Key exposures of several Laramide, basement-cored folds in Colorado provide views of an ordered architecture of faults in their forelimbs. The faults provide an important mechanism for thinning and extending the strata in the steep limbs as displacement on the master, basement fault increases. One location demonstrates thinning and extension of a shale unit entirely by brittle faulting, rather than ductile flow.

A conjugate set of thrust faults may form when the strata have been uplifted and rotated about 60-65 degrees from horizontal—perhaps when the steep limb evolves from compression into extension. One set of thrust faults dip toward the uplifted, basement block and displace older strata over younger strata. The other set of thrust faults dip away from the uplifted, basement block and displace younger strata over older strata. A thrust fault that displaces younger strata over older strata may appear counter-intuitive—as might a thrust fault in an extensional environment.

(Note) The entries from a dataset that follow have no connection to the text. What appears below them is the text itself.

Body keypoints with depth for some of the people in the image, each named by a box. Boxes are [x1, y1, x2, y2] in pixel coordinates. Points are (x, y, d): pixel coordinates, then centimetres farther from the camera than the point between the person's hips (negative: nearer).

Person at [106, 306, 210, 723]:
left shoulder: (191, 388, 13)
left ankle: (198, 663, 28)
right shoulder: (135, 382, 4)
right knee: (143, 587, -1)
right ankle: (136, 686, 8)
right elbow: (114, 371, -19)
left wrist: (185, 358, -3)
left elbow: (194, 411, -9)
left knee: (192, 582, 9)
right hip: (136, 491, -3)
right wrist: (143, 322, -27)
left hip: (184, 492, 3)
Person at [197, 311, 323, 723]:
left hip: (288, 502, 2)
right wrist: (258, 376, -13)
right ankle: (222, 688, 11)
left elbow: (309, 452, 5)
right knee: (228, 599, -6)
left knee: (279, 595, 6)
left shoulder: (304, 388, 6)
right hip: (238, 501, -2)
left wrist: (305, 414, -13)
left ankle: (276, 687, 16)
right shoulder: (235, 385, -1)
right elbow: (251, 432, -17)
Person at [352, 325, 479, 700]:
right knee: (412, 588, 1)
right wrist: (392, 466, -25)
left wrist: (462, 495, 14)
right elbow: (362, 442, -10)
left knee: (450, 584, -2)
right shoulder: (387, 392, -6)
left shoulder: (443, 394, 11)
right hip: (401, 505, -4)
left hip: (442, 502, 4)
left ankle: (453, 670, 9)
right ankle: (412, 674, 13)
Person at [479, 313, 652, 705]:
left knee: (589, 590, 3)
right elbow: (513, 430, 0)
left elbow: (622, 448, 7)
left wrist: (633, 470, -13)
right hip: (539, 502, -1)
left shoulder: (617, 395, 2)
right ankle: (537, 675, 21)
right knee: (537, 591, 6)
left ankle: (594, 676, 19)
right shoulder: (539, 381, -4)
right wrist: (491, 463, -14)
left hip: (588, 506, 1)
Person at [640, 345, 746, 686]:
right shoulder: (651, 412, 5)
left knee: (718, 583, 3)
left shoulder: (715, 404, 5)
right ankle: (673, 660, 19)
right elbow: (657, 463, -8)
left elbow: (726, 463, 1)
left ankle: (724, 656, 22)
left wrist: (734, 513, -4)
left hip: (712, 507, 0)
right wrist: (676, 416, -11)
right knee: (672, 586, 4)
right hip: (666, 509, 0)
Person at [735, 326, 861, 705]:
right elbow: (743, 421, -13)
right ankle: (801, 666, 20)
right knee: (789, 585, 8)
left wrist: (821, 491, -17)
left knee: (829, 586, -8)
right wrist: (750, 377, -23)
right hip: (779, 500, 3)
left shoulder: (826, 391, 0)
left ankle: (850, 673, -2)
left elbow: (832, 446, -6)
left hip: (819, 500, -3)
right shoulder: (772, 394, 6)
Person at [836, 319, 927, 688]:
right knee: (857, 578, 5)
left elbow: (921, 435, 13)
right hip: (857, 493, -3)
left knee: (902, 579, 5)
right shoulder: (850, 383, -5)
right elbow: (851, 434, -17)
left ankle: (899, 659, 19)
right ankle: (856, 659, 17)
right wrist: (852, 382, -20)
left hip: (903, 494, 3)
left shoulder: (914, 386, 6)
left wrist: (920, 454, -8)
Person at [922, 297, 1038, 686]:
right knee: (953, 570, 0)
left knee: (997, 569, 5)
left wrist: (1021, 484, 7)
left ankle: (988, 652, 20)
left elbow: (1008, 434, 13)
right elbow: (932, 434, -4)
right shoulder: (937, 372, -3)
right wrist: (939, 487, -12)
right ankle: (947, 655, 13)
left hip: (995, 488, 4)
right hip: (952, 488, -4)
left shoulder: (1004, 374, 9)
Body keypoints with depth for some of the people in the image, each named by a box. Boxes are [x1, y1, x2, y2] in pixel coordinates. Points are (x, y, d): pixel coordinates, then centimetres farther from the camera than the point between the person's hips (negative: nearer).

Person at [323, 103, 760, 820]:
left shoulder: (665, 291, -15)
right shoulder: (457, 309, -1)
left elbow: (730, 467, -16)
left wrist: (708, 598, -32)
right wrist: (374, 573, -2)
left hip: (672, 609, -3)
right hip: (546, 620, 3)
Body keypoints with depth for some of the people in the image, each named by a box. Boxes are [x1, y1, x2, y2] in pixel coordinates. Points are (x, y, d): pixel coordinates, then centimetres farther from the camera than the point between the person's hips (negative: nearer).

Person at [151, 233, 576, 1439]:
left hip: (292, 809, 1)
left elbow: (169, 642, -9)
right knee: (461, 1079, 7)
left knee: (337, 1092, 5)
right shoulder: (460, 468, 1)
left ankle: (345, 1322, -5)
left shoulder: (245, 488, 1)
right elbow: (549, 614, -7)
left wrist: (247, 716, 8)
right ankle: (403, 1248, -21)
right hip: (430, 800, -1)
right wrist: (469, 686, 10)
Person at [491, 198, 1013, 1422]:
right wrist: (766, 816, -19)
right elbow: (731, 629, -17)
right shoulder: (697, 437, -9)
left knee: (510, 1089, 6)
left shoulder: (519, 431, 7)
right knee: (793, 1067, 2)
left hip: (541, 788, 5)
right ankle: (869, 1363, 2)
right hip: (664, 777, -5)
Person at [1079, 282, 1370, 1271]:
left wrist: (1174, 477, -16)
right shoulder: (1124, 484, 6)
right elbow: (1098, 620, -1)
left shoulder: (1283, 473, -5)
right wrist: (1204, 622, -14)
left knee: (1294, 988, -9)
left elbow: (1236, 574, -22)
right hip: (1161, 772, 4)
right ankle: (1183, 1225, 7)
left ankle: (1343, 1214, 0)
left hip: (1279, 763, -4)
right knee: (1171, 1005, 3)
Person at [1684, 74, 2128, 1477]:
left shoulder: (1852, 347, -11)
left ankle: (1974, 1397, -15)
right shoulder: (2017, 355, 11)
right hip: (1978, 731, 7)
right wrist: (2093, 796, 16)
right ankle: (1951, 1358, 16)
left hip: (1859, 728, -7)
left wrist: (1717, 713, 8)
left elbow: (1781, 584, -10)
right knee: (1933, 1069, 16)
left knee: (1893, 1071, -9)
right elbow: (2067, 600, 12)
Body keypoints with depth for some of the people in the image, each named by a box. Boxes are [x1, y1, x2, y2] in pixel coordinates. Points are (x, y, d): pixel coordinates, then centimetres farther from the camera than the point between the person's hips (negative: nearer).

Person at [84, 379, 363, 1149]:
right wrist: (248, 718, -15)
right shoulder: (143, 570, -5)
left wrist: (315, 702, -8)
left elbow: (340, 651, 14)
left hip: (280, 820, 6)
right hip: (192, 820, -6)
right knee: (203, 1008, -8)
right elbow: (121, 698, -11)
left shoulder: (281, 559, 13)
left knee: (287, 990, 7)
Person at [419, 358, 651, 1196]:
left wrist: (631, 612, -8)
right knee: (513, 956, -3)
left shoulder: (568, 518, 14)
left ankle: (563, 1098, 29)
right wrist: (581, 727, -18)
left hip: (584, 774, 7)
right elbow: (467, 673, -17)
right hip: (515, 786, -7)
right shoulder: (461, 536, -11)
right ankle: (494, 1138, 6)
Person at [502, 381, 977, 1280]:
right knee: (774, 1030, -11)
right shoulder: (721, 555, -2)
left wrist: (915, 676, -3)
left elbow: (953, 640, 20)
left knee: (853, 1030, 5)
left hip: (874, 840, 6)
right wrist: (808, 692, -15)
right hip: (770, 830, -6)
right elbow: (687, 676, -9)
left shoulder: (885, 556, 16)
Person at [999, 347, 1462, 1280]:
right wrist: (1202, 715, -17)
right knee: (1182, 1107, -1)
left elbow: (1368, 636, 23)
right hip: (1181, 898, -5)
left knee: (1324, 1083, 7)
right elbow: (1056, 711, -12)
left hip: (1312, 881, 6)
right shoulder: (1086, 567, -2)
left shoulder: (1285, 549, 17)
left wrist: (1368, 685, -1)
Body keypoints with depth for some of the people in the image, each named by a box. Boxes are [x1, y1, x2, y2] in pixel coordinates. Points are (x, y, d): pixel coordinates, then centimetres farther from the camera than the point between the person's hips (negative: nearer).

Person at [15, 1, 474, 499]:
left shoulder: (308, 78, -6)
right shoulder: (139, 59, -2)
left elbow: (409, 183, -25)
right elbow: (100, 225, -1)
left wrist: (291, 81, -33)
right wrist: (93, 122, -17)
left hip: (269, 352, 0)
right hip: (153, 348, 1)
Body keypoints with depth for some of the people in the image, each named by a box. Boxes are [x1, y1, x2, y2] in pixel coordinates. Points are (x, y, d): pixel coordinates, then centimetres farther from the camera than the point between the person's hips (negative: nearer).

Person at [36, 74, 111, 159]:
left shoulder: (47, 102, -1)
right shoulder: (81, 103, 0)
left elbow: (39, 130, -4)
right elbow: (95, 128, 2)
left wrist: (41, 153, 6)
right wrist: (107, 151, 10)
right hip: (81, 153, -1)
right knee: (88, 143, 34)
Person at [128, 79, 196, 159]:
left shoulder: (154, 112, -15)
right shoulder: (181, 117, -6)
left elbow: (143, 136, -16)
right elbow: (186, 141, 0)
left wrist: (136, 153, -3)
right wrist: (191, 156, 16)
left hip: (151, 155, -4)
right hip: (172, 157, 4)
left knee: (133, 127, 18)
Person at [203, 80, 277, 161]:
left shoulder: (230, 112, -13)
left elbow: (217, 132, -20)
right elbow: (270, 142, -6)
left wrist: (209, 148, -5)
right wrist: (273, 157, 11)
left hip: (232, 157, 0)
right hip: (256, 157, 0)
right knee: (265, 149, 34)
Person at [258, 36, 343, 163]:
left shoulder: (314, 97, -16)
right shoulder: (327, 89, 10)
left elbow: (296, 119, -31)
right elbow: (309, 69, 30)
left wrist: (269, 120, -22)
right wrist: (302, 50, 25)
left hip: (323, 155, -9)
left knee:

The sets of conjugate faults in these forelimbs evolve in an orderly way. As the displacement on the basement fault increases, the dip of the strata in the forelimb steepens (even to overturned) and the conjugate set of faults is rotated within the limb. The thrust faults (<45°) become reverse faults (>45°) as the dip of the limb increases and consequently the dip of the younger-over-older set of faults steepen. With rotation, the younger-over-older set becomes more favorably oriented to slip and experiences greater displacement. This system appears to be scale independent as it is observed operating on the centimeter scale and the hundreds-of-meters scale. Indeed, the steeply dipping limbs of Colorado’s range-front monoclines are significantly displaced by these conjugate faults at Golden and Garden of the Gods. Other locales in Colorado contain similar phenomena.